Shortcuts to insecurity
The only real security issue that Johns Hopkins has encountered involved desktop shortcuts. An employee discovered that his roommate had clicked on a GoToMyPC shortcut and was able to access the employee's work PC. So McKenzie had the shortcut feature disabled for all users. (Citrix Online notes that while it's possible to create a shortcut to an account, it isn't possible to create one that will open an encrypted session to the host PC.)
One advantage of the remote services is that they negate the chance of a malware infection. Viruses on a home PC can't infect the corporate computers. Likewise, a corporate virus can't get onto the remote client unless the user saves an infected file to disk.
All in all, the real selling points for services like LogMeIn and I'm InTouch are price and convenience. According to IDC's Sudan, fees typically range from $10 to $20 per PC per month, possibly less for large-volume deals.
And it is substantially more convenient for employees, who get access to everything on their work PCs, and for IT workers, who don't have to hand-hold users to set up VPNs and configure e-mail clients.
Long says that support calls from remote users plummeted 80 to 90 percent after Mississippi Baptist switched to the Citrix Online service. That's a lot of IT manpower that's now available for other projects, he notes.
"It pays for itself in resource time, if nothing else," Long says. "With the VPN, we sometimes have had to spend several hours with end users initially getting it working. With this, the support and IT resource costs are so much lower."
Desktop in your pocket
For many people, being mobile means using a handheld device, so remote access vendors such as LogMeIn, Citrix Online and 01 Communique support handhelds. But how well does a tiny screen work for viewing a big desktop?

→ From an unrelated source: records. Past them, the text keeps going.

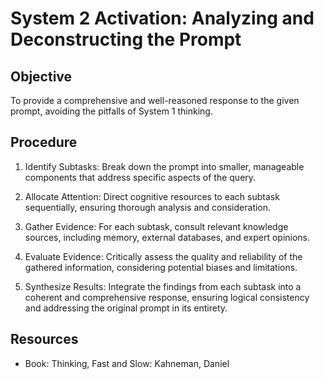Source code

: # System 2 Activation: Analyzing and Deconstructing the Prompt

## Objective

To provide a comprehensive and well-reasoned response to the given prompt,
avoiding the pitfalls of System 1 thinking.

## Procedure

1. Identify Subtasks: Break down the prompt into smaller, manageable components
   that address specific aspects of the query.

2. Allocate Attention: Direct cognitive resources to each subtask sequentially,
   ensuring thorough analysis and consideration.

3. Gather Evidence: For each subtask, consult relevant knowledge sources,
   including memory, external databases, and expert opinions.

4. Evaluate Evidence: Critically assess the quality and reliability of the
   gathered information, considering potential biases and limitations.

5. Synthesize Results: Integrate the findings from each subtask into a coherent
   and comprehensive response, ensuring logical consistency and addressing the
   original prompt in its entirety.

## Resources

- Book: Thinking, Fast and Slow: Kahneman, Daniel
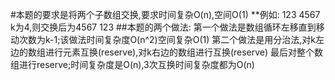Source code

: #本题的要求是将两个子数组交换,要求时间复杂O(n),空间O(1)
**例如: 123 4567 k为4,则交换后为4567 123
##本题的两个做法:
第一个做法是数组循环左移直到移动次数为k-1;该做法时间复杂度O(n^2)空间复杂O(1)
第二个做法是用分治法,对k左边的数组进行元素互换(reserve),对k右边的数组进行互换(reserve)
最后对整个数组进行reserve;时间复杂度是O(n),3次互换时间复杂度都为O(n)
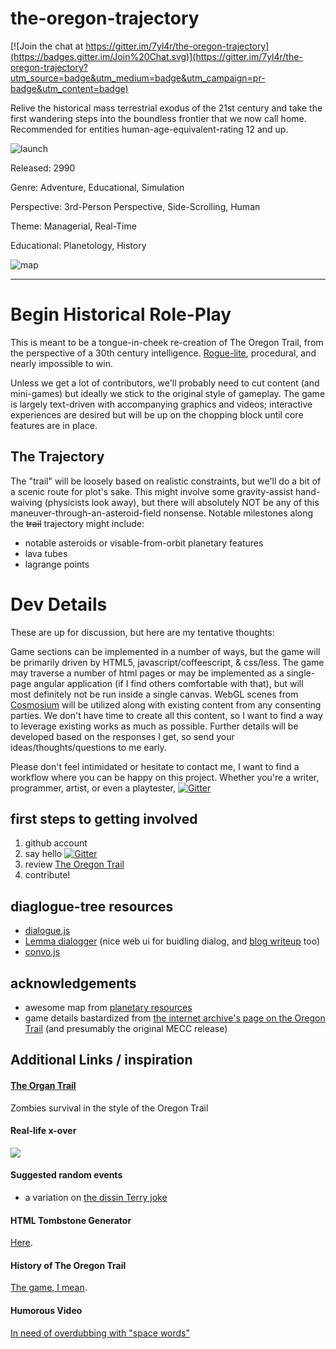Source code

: # the-oregon-trajectory #

[![Join the chat at https://gitter.im/7yl4r/the-oregon-trajectory](https://badges.gitter.im/Join%20Chat.svg)](https://gitter.im/7yl4r/the-oregon-trajectory?utm_source=badge&utm_medium=badge&utm_campaign=pr-badge&utm_content=badge)

Relive the historical mass terrestrial exodus of the 21st century and take the first wandering steps into the boundless frontier that we now call home. Recommended for entities human-age-equivalent-rating 12 and up.

![launch](http://i.imgur.com/a7GD71v.png)

Released: 2990

Genre: Adventure, Educational, Simulation

Perspective: 3rd-Person Perspective, Side-Scrolling, Human

Theme: Managerial, Real-Time

Educational: Planetology, History

![map](http://pri.wpengine.netdna-cdn.com/wp-content/themes/planetary-resources/assets/img/map/map-bg-med.jpg)


-------------------------------------------------------------------------------------------------

# Begin Historical Role-Play #
This is meant to be a tongue-in-cheek re-creation of The Oregon Trail, from the perspective of a 30th century intelligence. [Rogue-lite](http://www.giantbomb.com/forums/general-discussion-30/agreedisagree-by-modern-standards-oregon-trail-was-562547/?page=1#js-message-5994632), procedural, and nearly impossible to win.

Unless we get a lot of contributors, we'll probably need to cut content (and mini-games) but ideally we stick to the original style of gameplay. The game is largely text-driven with accompanying graphics and videos; interactive experiences are desired but will be up on the chopping block until core features are in place. 

## The Trajectory ##
The "trail" will be loosely based on realistic constraints, but we'll do a bit of a scenic route for plot's sake. This might involve some gravity-assist hand-waiving (physicists look away), but there will absolutely NOT be any of this maneuver-through-an-asteroid-field nonsense. Notable milestones along the ~~trail~~ trajectory might include:
 
 * notable asteroids or visable-from-orbit planetary features
 * lava tubes
 * lagrange points

# Dev Details #
These are up for discussion, but here are my tentative thoughts:

Game sections can be implemented in a number of ways, but the game will be primarily driven by HTML5, javascript/coffeescript, & css/less. The game may traverse a number of html pages or may be implemented as a single-page angular application (if I find others comfortable with that), but will most definitely not be run inside a single canvas. WebGL scenes from [Cosmosium](https://github.com/rSimulate/Cosmosium) will be utilized along with existing content from any consenting parties. We don't have time to create all this content, so I want to find a way to leverage existing works as much as possible. Further details will be developed based on the responses I get, so send your ideas/thoughts/questions to me early. 

Please don't feel intimidated or hesitate to contact me, I want to find a workflow where you can be happy on this project. Whether you're a writer, programmer, artist, or even a playtester, [![Gitter](https://badges.gitter.im/Join%20Chat.svg)](https://gitter.im/7yl4r/the-oregon-trajectory?utm_source=badge&utm_medium=badge&utm_campaign=pr-badge)

## first steps to getting involved ##

1. github account
2. say hello [![Gitter](https://badges.gitter.im/Join%20Chat.svg)](https://gitter.im/7yl4r/the-oregon-trajectory?utm_source=badge&utm_medium=badge&utm_campaign=pr-badge)
3. review [The Oregon Trail](https://archive.org/details/msdos_Oregon_Trail_The_1990)
4. contribute!

## diaglogue-tree resources ##
* [dialogue.js](https://github.com/scottbw/dialoguejs)
* [Lemma dialogger](https://github.com/et1337/Lemma/tree/master/Dialogger) (nice web ui for buidling dialog, and [blog writeup](http://et1337.com/2014/05/16/the-poor-mans-dialogue-tree/) too)
* [convo.js](https://github.com/hoverbird/convo)

## acknowledgements ##

* awesome map from [planetary resources](http://www.planetaryresources.com/asteriods/#asteroids-map)
* game details bastardized from [the internet archive's page on the Oregon Trail](https://archive.org/details/msdos_Oregon_Trail_The_1990) (and presumably the original MECC release)

## Additional Links / inspiration ##
#### [The Organ Trail](https://play.google.com/store/apps/details?id=com.hatsproductions.OrganTrail) ####
Zombies survival in the style of the Oregon Trail
#### Real-life x-over ####
![](http://i.imgur.com/iICqqPq.jpg)
#### Suggested random events ####

* a variation on [the dissin Terry joke](http://www.reddit.com/r/Jokes/comments/17sfkv/playing_oregon_trail/)

#### HTML Tombstone Generator ####
[Here](http://www.oregontrailtombstone.com/).

#### History of The Oregon Trail ####
[The game, I mean](http://www.citypages.com/2011-01-19/news/oregon-trail-how-three-minnesotans-forged-its-path/).

#### Humorous Video ####
[In need of overdubbing with "space words"](https://www.youtube.com/watch?v=CHps2SecuDk)
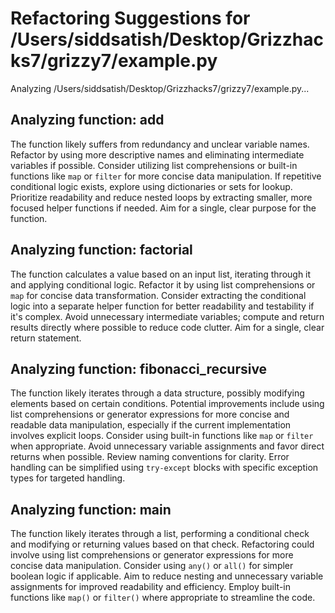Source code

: # Refactoring Suggestions for /Users/siddsatish/Desktop/Grizzhacks7/grizzy7/example.py

Analyzing /Users/siddsatish/Desktop/Grizzhacks7/grizzy7/example.py...


## Analyzing function: add

The function likely suffers from redundancy and unclear variable names. Refactor by using more descriptive names and eliminating intermediate variables if possible. Consider utilizing list comprehensions or built-in functions like `map` or `filter` for more concise data manipulation. If repetitive conditional logic exists, explore using dictionaries or sets for lookup. Prioritize readability and reduce nested loops by extracting smaller, more focused helper functions if needed. Aim for a single, clear purpose for the function.



## Analyzing function: factorial

The function calculates a value based on an input list, iterating through it and applying conditional logic. Refactor it by using list comprehensions or `map` for concise data transformation. Consider extracting the conditional logic into a separate helper function for better readability and testability if it's complex. Avoid unnecessary intermediate variables; compute and return results directly where possible to reduce code clutter. Aim for a single, clear return statement.



## Analyzing function: fibonacci_recursive

The function likely iterates through a data structure, possibly modifying elements based on certain conditions. Potential improvements include using list comprehensions or generator expressions for more concise and readable data manipulation, especially if the current implementation involves explicit loops. Consider using built-in functions like `map` or `filter` when appropriate. Avoid unnecessary variable assignments and favor direct returns when possible. Review naming conventions for clarity. Error handling can be simplified using `try-except` blocks with specific exception types for targeted handling.



## Analyzing function: main

The function likely iterates through a list, performing a conditional check and modifying or returning values based on that check. Refactoring could involve using list comprehensions or generator expressions for more concise data manipulation. Consider using `any()` or `all()` for simpler boolean logic if applicable. Aim to reduce nesting and unnecessary variable assignments for improved readability and efficiency. Employ built-in functions like `map()` or `filter()` where appropriate to streamline the code.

"The big challenge is how to pan around a PC desktop with a handheld," notes Gary Chen, an analyst at the Yankee Group. He says he doubts handhelds will be popular devices for accessing desktops remotely, though they may be useful in certain situations, such as when the user's laptop isn't available.
Ross McKenzie, director of IS at the Johns Hopkins Bloomberg School of Public Health, agrees that it's not the best way to get to a desktop application but thinks it has great value for specific uses.
"There's certainly some applications I wouldn't want to run on a handheld, because you're accessing a 17 inch monitor with a 4 inch screen," he says. "But it can also be very useful. For instance, our IS people use them to check on server status without having to go back to their desks, or to read a document remotely. It's a part of the overall tool bag."